W potencjał chińskiego rynku mocno wierzą m.in. Krzysztof Kostowski, prezes PlayWaya (od lewej), Grzegorz Miechowski, zarządzający firmą 11 bit studios, oraz Adam Kiciński, szef CD Projektu.
Poniedziałek był udanym dniem dla akcjonariuszy producentów gier. Najmocniej drożał PlayWay, który podpisał umowę z Shenzhen Tencent Computer Systems Company na dystrybucję swoich tytułów na rynku chińskim. Pierwszą grą PlayWaya wprowadzoną przez Tencent do sprzedaży w Chinach będzie „Demolish & Build 2018". Data premiery nie została jeszcze ustalona.
Największe spółki pod lupą
Notowania PlayWaya poruszają się w długoterminowym trendzie wzrostowym. Spółka zadebiutowała na warszawskiej giełdzie jesienią 2016 r. Cenę sprzedaży akcji w ofercie publicznej ustalono na 52 zł. W poniedziałek po południu kurs wynosił 136 zł (+5,4 proc.), co implikuje kapitalizację rzędu 900 mln zł.
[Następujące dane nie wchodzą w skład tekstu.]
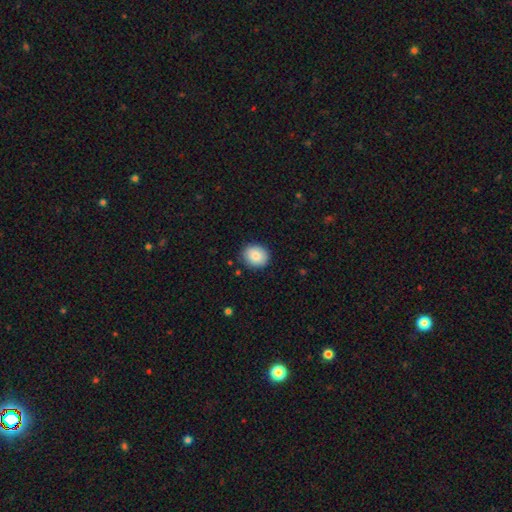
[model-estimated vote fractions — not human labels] A smooth galaxy with no disk features (86%) that is round (72%).

Vote fractions:
- Smooth or featured? smooth: 86% / star or artifact: 7% / featured or disk: 6%
- How rounded? round: 72% / in between: 27% / cigar-shaped: 1%
- Merging? none: 89% / minor disturbance: 8% / major disturbance: 2% / merger: 1%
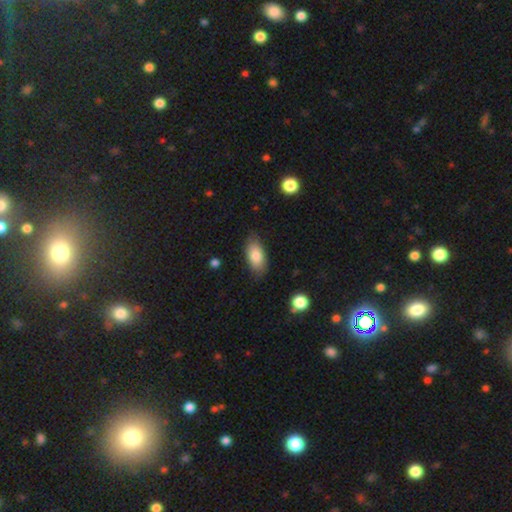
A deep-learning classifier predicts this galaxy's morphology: A smooth galaxy with no disk features (83%) that is in between round and cigar-shaped (92%).

Vote fractions:
- Smooth or featured? smooth: 83% / featured or disk: 11% / star or artifact: 6%
- How rounded? in between: 92% / cigar-shaped: 5% / round: 3%
- Merging? none: 80% / minor disturbance: 16% / major disturbance: 3% / merger: 1%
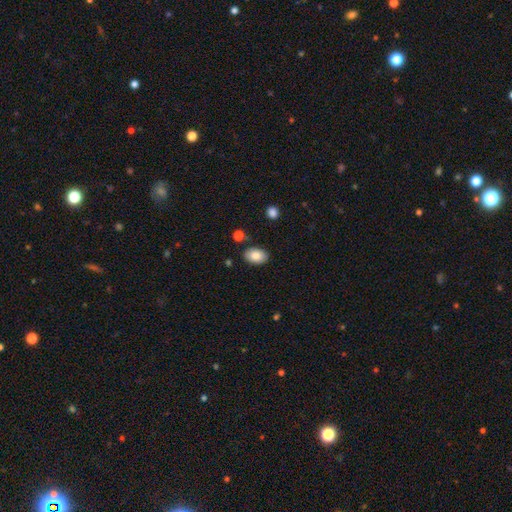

Tencent jest jednym z największych koncernów technologiczno-inwestycyjnych, działających w branży gier w Azji. Umowę na dystrybucję gier ma z nim też podpisane m.in. 11 bit studios (chodzi o tytuł „Moonlighter"). Spółka może się już pochwalić stosunkowo mocną pozycją w Chinach – kraj ten jest w pierwszej trójce najważniejszych dla niej rynków (pod względem przychodów). Dużym powodzeniem cieszy się tam jej pierwsza, flagowa produkcja „This War of Mine", jak również tegoroczna nowa gra „Frostpunk". Jej globalny sukces wywindował kapitalizację 11 bit studios do obecnego niemal 1 mld zł.
Również lider branży – wyceniany na niemal 20 mld zł CD Projekt – mocno wierzy w ten rynek.